# Load balancing question



## fred974 (May 2, 2017)

Hi guys,

Could anyone please tell me if I can create a web and database load balancing with several jails inside the same physical server?

Will I get any benefit or is load balancing only really usefull when done accros multiple physical servers?

Thank you


----------



## SirDice (May 2, 2017)

It's possible and you will get some benefits. Like being able to shutdown one or more jails without taking the whole service down. But you're still going to have a problem when this one single physical server breaks (hardware tends to break after some time). So if you want to do this right you're going to need to find a balance between the number of physical servers and jails.


----------



## fred974 (May 2, 2017)

SirDice said:


> you're still going to have a problem when this one single physical server breaks


I am somehow planning to have replication on another physical server as I ahve 2 physical server at my disposal
Here is a diagram 
	
of what I have in mind
1. Should I combine HAProxy to load balance both the web and DB cluster?
2. Should I install the databases on the same server as the web (combine) or keep them separated?
I know that on zfs I need specific dataset for Mysql..


----------



## SirDice (May 2, 2017)

fred974 said:


> Should I combine HAProxy to load balance both the web and DB cluster?

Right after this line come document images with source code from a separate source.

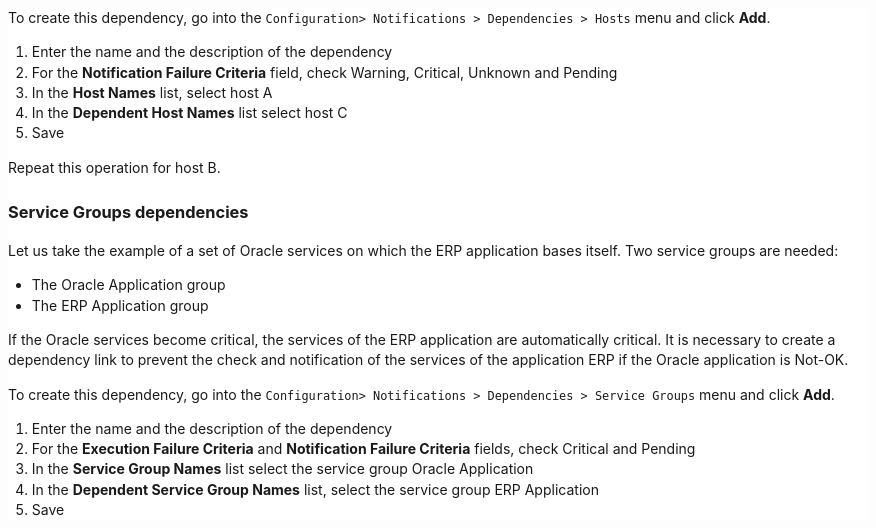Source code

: To create this dependency, go into the
`Configuration> Notifications > Dependencies > Hosts` menu and click
**Add**.

1.  Enter the name and the description of the dependency
2.  For the **Notification Failure Criteria** field, check Warning,
Critical, Unknown and Pending
3.  In the **Host Names** list, select host A
4.  In the **Dependent Host Names** list select host C
5.  Save

Repeat this operation for host B.

### Service Groups dependencies

Let us take the example of a set of Oracle services on which the ERP
application bases itself. Two service groups are needed:

-   The Oracle Application group
-   The ERP Application group

If the Oracle services become critical, the services of the ERP
application are automatically critical. It is necessary to create a
dependency link to prevent the check and notification of the services of
the application ERP if the Oracle application is Not-OK.

To create this dependency, go into the
`Configuration> Notifications > Dependencies > Service Groups` menu and
click **Add**.

1.  Enter the name and the description of the dependency
2.  For the **Execution Failure Criteria** and **Notification Failure
Criteria** fields, check Critical and Pending
3.  In the **Service Group Names** list select the service group Oracle
Application
4.  In the **Dependent Service Group Names** list, select the service
group ERP Application
5.  Save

Our setup is quite similar to this. Except we use hardware firewalls that forwards traffic to a CARP address. We have two HAProxy machines running with CARP (fail-over). HAProxy then balances to 4 web servers. You could set up something similar by running CARP and HAProxy on the host and use the jails for the webservers. 



> Should I install the databases on the same server as the web (combine) or keep them separated?


We have them separated because the database servers and webservers have different hardware requirements. The DB servers have fast SSDs and a lot of memory (we need them to be as fast as possible). The webservers run on regular spinning disks and have a reasonable amount of memory. Most of the websites run from memory so there's very little I/O.


----------



## fred974 (May 6, 2017)

SirDice ,

Git is not really an opetion for wordpress..
Can you think of anything I could do to keep my wordpress plugin sync between webserver in a cluster?
I looked at /net/glusterfs but read that it is very heavy on resourcses and not all reliable..
Also not sure how it work in zfs infrastructure.

Also I looked the web and cannot find anything that i can user for MariaDB cluster..Galera is not working in FreeBSD and Maxscale just doesn't seem to exist in FreeBSD

Has anyone use zrep before?


----------



## SirDice (May 8, 2017)

fred974 said:


> Can you think of anything I could do to keep my wordpress plugin sync between webserver in a cluster?


You can designate one of the webservers as "master" and sync the others from it. For websites an net/rsync usually suffices. I'm assuming the website code itself doesn't change that often so there's very little reason to keep this in sync every second. Syncing when the site's been updated (on the master for example) should be more than enough.


----------



## Remington (May 8, 2017)

I would use rsync to duplicate the web files and use MariaDB's replication feature to update database changes to slave server.

You could use mysqldump but if you have large database then this is not feasible.

MySQL Workbench Synchronization is also another feature to use.


----------